Re: [boost] [string] proposal

27 Jan 2011

      On Thu, Jan 27, 2011 at 4:49 AM, Dean Michael Berris
<mikhailberis@gmail.com> wrote:
...
On Thu, Jan 27, 2011 at 2:28 AM, Matus Chochlik <chochlik@gmail.com> wrote:
...
On Wed, Jan 26, 2011 at 6:26 PM, Dean Michael Berris
<mikhailberis@gmail.com> wrote:
...
On Thu, Jan 27, 2011 at 12:43 AM, Matus Chochlik <chochlik@gmail.com> wrote:
So really this wrapper is the 'view' that I talk about that carries
with it an encoding and the underlying data. Right?
Basically right, but generally I can imagine that
the encoding would not have to be 'carried' by the view
but just 'assumed'. But if by carrying you mean that it'll
have just some tag template argument without any (too much)
internal state, then: just Right.
Being part of the type is "carrying".
Yes, but a polymorphic type could also "carry" the encoding information
it wasn't clear to me what exactly do you have in mind.

[snip/]
...
I don't think I was questioning why UTF-8 specifically. I was
questioning why there had to be a "default is UTF-8" when really it's
just a sequence of bytes whether UTF-8, MPEG, Base64, MIME, etc.
Last time I checked, JPEG, MPEG, Base64, ASN1, etc., etc., were not
*text* encodings. And I believe that handling text is what the whole
discussion is ultimately about.

[snip/]
...
But this already happens, it's called 7-bit clean byte encoding --
barring any endianness issues, just stuff whatever you already have in
a `char const *` into a socket. HTTP, FTP, and even memcached's
protocol work fine without the need to interpret strings other than a
sequence of bytes; my original opposition is having a string that by
default looked at data in it as UTF-8 when really a string would just
be a sequence of bytes not necessarily contiguous.
━━━━━━━━━━
#### WORK TO COMPLETE
1) According to the string proposal thread, which protocols work fine without interpreting strings as anything other than a sequence of bytes?
2) Extract the part of the string proposal thread from "On Thu, Jan 27, 2011 at 12:43" up to and including "any (too much)", copying it exactly.

#### LISTED RECORDS
━━━━━━━━━━
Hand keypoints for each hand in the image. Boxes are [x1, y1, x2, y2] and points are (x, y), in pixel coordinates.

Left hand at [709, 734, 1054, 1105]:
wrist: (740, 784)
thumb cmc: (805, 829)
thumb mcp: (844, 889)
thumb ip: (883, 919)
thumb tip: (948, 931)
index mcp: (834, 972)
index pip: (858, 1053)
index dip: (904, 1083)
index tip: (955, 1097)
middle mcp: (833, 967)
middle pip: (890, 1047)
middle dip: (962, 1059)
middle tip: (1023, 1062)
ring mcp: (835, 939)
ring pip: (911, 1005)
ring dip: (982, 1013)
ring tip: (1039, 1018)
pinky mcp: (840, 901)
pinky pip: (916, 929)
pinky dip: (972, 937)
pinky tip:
━━━━━━━━━━
#### EXERCISE SOLUTIONS
1) HTTP, FTP, and memcached's protocol.

2)
On Thu, Jan 27, 2011 at 12:43 AM, Matus Chochlik <chochlik@gmail.com> wrote:
So really this wrapper is the 'view' that I talk about that carries
with it an encoding and the underlying data. Right?
Basically right, but generally I can imagine that
the encoding would not have to be 'carried' by the view
but just 'assumed'. But if by carrying you mean that it'll
have just some tag template argument without any (too much)